パテック フィリップ「アラーム・トラベルタイム」Ref.5520
5520Pに追加されたバリエーション。18KRGケースに、加熱処理した18KWG製のプッシュボタンチューブを合わせたモデル。ミニットリピーターよろしく、ゴングで音を鳴らすアラームは従来に同じ。安全機構が設けられているため、誤操作で壊す心配は少ないだろう。非常に優れたモデル。しかし、あえてグリーンに改められた針とインデックスの夜光は、筆者の好みではない。自動巻き(Cal.AL 30-660 S C FUS)。52石。2万8800振動/時。パワーリザーブ約52時間。18KRG×18KWGケース(直径42.2mm、厚さ11.6mm)。3気圧防水。4104万円(税込み)。

 現行のパテック フィリップに関して、筆者は強いて言うことがない。2010年代の後半以降、ケースの磨きはさらに改善されたし、PVDを用いたブルーグレー文字盤の発色も群を抜いて良質だ。またラッカーによるグラデーション文字盤も境界線が全く見えない。セラミックスのベアリングを使っているにもかかわらずローター音は静かだし、シリコン製ヒゲゼンマイのおかげで、耐磁性にも優れている。強いて気になる点を挙げれば、デニム調のパターンが施されたレザーストラップぐらいだろうか。デニムに見えてレザーという驚きはあるし、この素材ならば、ゴールドケースは傷めないだろう。ただし、筆者の好みではない。

 さておき、今年も総じて抜けのなかったパテック フィリップ。今年の後半にも大いに期待したい。

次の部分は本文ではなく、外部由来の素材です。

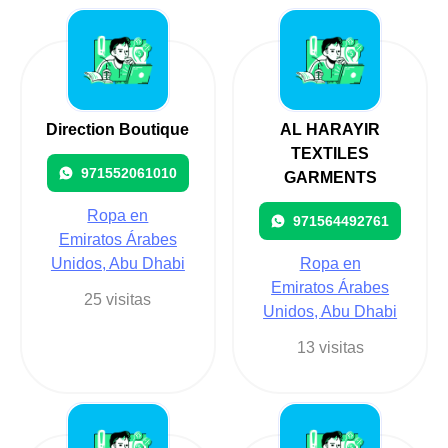
Direction Boutique
AL HARAYIR
TEXTILES
971552061010
GARMENTS
Ropa en
971564492761
Emiratos Árabes
Unidos, Abu Dhabi
Ropa en
Emiratos Árabes
25 visitas
Unidos, Abu Dhabi
13 visitas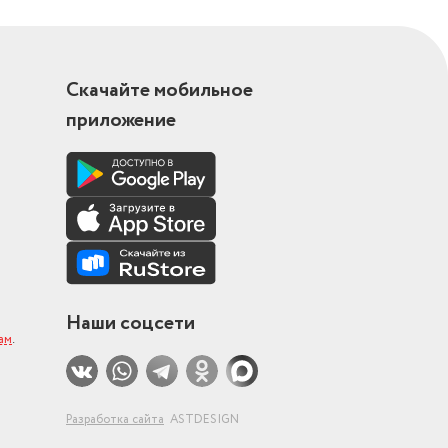
Скачайте мобильное
приложение
Наши соцсети
ам
.
Разработка сайта
ASTDESIGN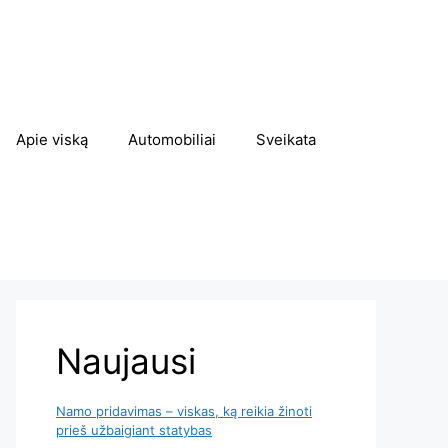
Apie viską
Automobiliai
Sveikata
Naujausi
Namo pridavimas – viskas, ką reikia žinoti
prieš užbaigiant statybas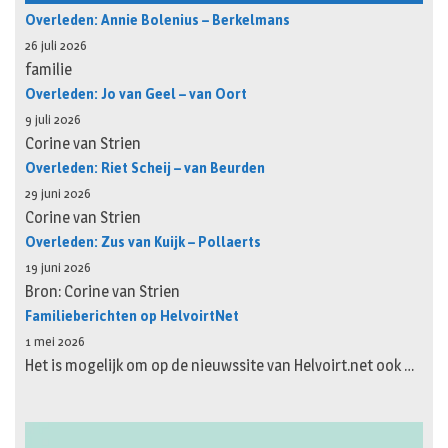
Overleden: Annie Bolenius – Berkelmans
26 juli 2026
familie
Overleden: Jo van Geel – van Oort
9 juli 2026
Corine van Strien
Overleden: Riet Scheij – van Beurden
29 juni 2026
Corine van Strien
Overleden: Zus van Kuijk – Pollaerts
19 juni 2026
Bron: Corine van Strien
Familieberichten op HelvoirtNet
1 mei 2026
Het is mogelijk om op de nieuwssite van Helvoirt.net ook …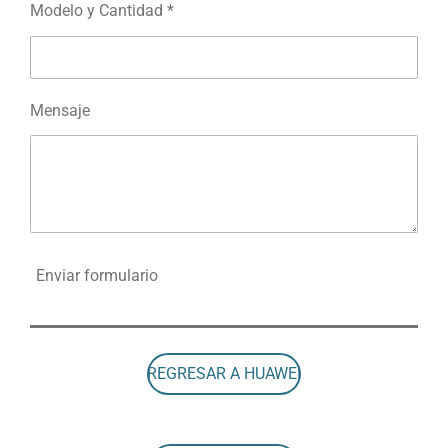
Modelo y Cantidad *
Mensaje
Enviar formulario
REGRESAR A HUAWEI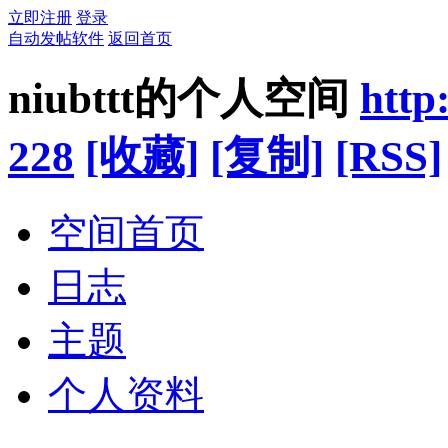
立即注册
登录
自动发帖软件
返回首页
niubttt的个人空间
http
228
[收藏]
[复制]
[RSS]
空间首页
日志
主题
个人资料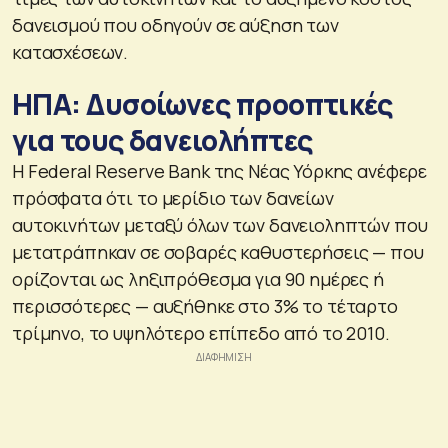
δανεισμού που οδηγούν σε αύξηση των
κατασχέσεων.
ΗΠΑ: Δυσοίωνες προοπτικές
για τους δανειολήπτες
Η Federal Reserve Bank της Νέας Υόρκης ανέφερε
πρόσφατα ότι το μερίδιο των δανείων
αυτοκινήτων μεταξύ όλων των δανειοληπτών που
μετατράπηκαν σε σοβαρές καθυστερήσεις — που
ορίζονται ως ληξιπρόθεσμα για 90 ημέρες ή
περισσότερες — αυξήθηκε στο 3% το τέταρτο
τρίμηνο, το υψηλότερο επίπεδο από το 2010.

(左)パテック フィリップ「アクアノート・トラベルタイム」Ref.5269
個人的には非常に引かれるモデル。旧作から貴石を省いただけだが、結果としてまとまりのあるトラベルウォッチとなった。時針の単独修正機能や、6時位置にあるホームタイムの昼夜表示も実用的。ただし「HOME」の表記は蛇足だろう。使える旅時計を探す人には申し分ない。クォーツ(Cal.E 23-250 SFUS 24H)。18KRGケース(直径[10-4時方向]38.8mm、厚さ8.77mm)。3気圧防水。560万円(税込み)。
(右)パテック フィリップ「アクアノート・トラベルタイム」Ref.5164
2011年に発表された5164の素材違い。併せてムーブメントが最新のCal.26-330 S C FUSに改められた。素材の変更にもかかわらず、装着感は秀逸だ。しかし、今回からアクアノート全般の防水性能が3気圧に下げられたのは惜しまれる。自動巻き(Cal.26-330 S CFUS)。29石。2万8800振動/ 時。パワーリザーブ約45時間。18KWGケース(直径[10-4時方向]40.8mm、厚さ10.2mm)。3気圧防水。998万円(税込み)。